Aim of the exercise
Reproduce word for word, from the entries below, the line with "right eye: (801, 611)", the line with "right back paw: (580, 653)", and every line between them, and nothing more.

(Input data begins)

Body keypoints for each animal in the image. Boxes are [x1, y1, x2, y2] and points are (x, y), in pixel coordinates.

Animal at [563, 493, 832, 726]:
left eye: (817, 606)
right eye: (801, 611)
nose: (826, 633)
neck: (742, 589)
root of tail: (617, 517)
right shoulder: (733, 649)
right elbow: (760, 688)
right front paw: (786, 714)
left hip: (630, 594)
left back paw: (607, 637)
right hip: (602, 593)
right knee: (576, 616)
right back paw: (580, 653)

(Input data ends)
(Input data begins)

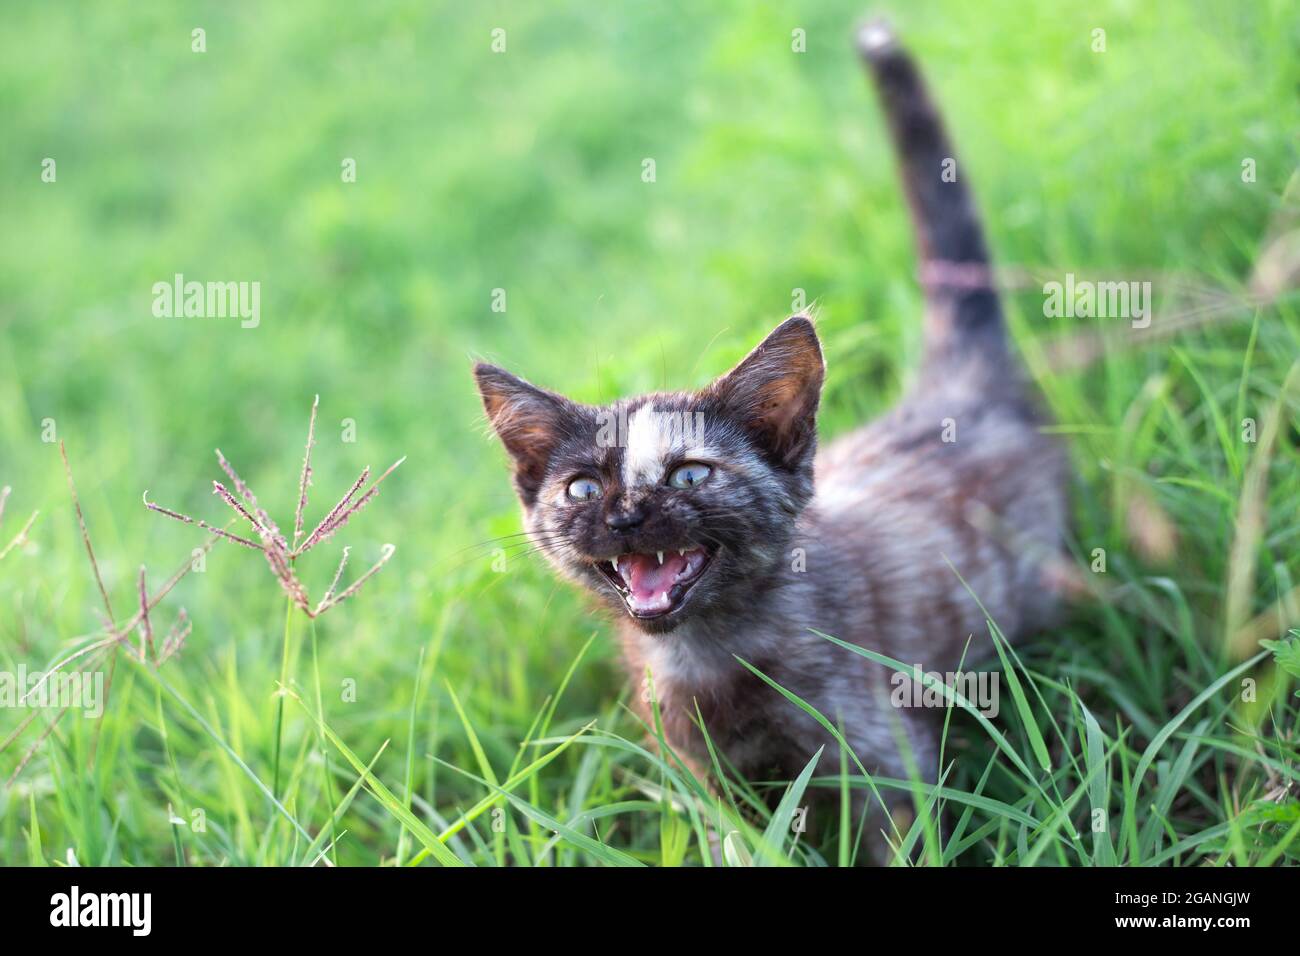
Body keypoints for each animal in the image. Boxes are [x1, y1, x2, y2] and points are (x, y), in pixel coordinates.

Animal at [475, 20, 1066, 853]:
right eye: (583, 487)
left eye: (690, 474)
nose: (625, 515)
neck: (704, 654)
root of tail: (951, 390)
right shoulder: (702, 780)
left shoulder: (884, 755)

(Input data ends)
(Input data begins)

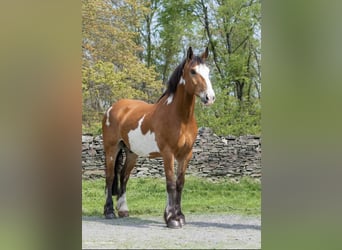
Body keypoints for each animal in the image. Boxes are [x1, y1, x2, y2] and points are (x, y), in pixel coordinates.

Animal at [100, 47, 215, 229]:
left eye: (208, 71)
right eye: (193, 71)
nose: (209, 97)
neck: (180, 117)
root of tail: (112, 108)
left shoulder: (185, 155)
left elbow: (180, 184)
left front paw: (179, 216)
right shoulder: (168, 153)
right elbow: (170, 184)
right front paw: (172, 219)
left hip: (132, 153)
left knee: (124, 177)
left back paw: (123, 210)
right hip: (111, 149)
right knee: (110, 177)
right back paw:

(Input data ends)

Result for this exercise
right eye: (801, 611)
nose: (826, 633)
neck: (742, 589)
root of tail: (617, 517)
right shoulder: (733, 649)
right elbow: (760, 688)
right front paw: (786, 714)
left hip: (630, 594)
left back paw: (607, 637)
right hip: (602, 593)
right knee: (576, 616)
right back paw: (580, 653)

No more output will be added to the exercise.